Roasters often overlook a critical parameter in heat transfer: airflow. The rate of heat transfer depends not only on the temperature difference between the air and the beans, but on the flow of air past the beans as well.
Airflow explains why a fan oven (also called a convection oven) cooks food more quickly than a conventional one: the continuous stream of hot air blowing past the food transfers heat more efficiently than the static hot air in a conventional oven. The same thing happens in reverse when you step outside on a windy day: the air blowing past you feels colder because it can absorb heat from your body more quickly.
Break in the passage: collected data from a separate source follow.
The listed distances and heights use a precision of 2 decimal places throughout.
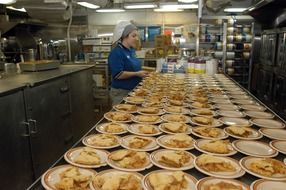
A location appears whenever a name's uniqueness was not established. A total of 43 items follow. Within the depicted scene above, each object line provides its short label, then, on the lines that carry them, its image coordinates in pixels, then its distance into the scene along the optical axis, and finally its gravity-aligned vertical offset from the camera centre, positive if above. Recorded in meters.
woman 2.88 -0.10
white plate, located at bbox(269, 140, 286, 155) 1.12 -0.41
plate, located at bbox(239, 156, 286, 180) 0.90 -0.42
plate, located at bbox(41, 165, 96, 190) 0.83 -0.41
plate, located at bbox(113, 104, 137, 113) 1.72 -0.36
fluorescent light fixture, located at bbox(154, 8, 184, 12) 6.24 +1.07
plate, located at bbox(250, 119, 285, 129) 1.45 -0.40
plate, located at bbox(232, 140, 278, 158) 1.09 -0.42
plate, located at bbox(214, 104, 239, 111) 1.78 -0.37
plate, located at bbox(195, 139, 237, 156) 1.09 -0.41
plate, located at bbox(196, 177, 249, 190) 0.83 -0.42
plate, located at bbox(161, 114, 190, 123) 1.52 -0.38
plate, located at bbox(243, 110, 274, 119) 1.61 -0.39
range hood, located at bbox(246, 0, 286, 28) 4.81 +0.81
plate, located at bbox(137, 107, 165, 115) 1.67 -0.38
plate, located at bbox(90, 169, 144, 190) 0.89 -0.41
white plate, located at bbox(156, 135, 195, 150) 1.15 -0.40
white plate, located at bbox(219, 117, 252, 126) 1.49 -0.40
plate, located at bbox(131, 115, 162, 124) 1.50 -0.38
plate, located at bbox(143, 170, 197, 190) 0.84 -0.42
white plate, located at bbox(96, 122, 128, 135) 1.31 -0.38
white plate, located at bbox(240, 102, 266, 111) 1.77 -0.38
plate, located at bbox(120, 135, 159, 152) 1.12 -0.40
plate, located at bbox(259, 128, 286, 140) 1.28 -0.41
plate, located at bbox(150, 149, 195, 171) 0.96 -0.41
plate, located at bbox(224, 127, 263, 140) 1.26 -0.41
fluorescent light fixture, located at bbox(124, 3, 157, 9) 5.65 +1.05
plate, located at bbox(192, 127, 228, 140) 1.26 -0.40
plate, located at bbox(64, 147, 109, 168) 0.95 -0.40
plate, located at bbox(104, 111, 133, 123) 1.51 -0.37
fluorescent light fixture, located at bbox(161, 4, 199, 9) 5.64 +1.03
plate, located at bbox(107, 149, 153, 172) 0.94 -0.41
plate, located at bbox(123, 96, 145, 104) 1.94 -0.35
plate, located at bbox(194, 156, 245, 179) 0.91 -0.42
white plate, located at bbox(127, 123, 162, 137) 1.32 -0.39
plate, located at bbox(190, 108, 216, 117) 1.65 -0.38
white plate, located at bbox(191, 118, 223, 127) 1.46 -0.40
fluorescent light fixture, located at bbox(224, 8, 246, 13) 5.86 +0.96
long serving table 0.92 -0.34
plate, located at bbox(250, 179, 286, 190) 0.84 -0.43
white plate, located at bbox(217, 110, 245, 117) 1.64 -0.38
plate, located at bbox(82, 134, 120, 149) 1.13 -0.39
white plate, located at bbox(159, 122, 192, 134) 1.34 -0.40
In a conventional oven (left), heat transfers to the food from the air. The air closest to the food becomes slightly cooler as a result, reducing the rate of heat transfer. In a fan oven (right), the fan supplies a constant stream of fresh hot air, so the food cooks more quickly.
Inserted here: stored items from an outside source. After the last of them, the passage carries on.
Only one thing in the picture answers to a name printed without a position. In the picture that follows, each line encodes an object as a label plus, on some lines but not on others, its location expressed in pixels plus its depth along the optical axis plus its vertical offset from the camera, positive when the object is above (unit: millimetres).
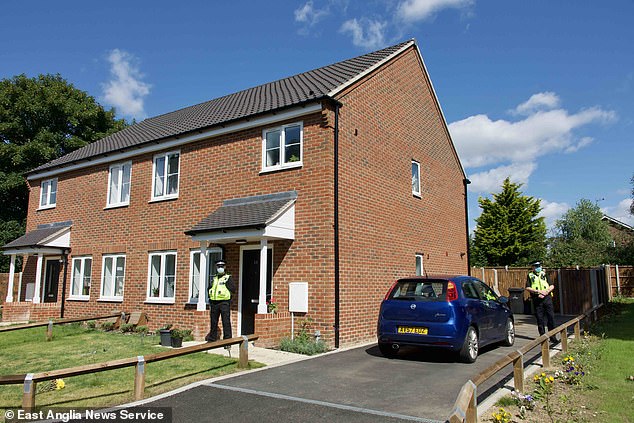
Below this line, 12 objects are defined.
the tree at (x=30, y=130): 27484 +9068
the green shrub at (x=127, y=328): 13844 -1459
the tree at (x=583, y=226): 31391 +5744
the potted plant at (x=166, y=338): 11158 -1413
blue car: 8398 -693
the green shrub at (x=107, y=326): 14362 -1461
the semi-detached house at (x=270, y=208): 11297 +2083
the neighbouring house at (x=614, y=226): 49812 +5924
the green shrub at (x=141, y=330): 13758 -1508
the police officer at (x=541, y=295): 10789 -381
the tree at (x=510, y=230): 36062 +3728
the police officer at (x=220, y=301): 10617 -524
It’s therefore possible for lower-temperature air moving at high speed to transfer the same amount of heat to the beans as higher-temperature air moving at a lower speed (Fernandes 2019). At any given air temperature, increasing the airflow increases the rate of heat transfer by convection.
In industrial roasting, the airflow is usually described in terms of the ‘air-to-bean ratio’: the ratio between the total mass of air blown into the roaster and the mass of the beans being roasted. Increasing the air-to-bean ratio for a given air temperature allows for faster roasting, and therefore many industrial roasters use high air-to-bean ratios to increase the cost- and time-efficiency of the process.
With most drum roasters, however, the operator doesn’t control the temperature of the incoming air directly. Instead, the operator adjusts the amount of power delivered by the burner by changing the gas pressure. Increasing the airflow in a drum roaster can lower the air temperature in the drum because the burner has to heat the larger volume of air passing through the roaster.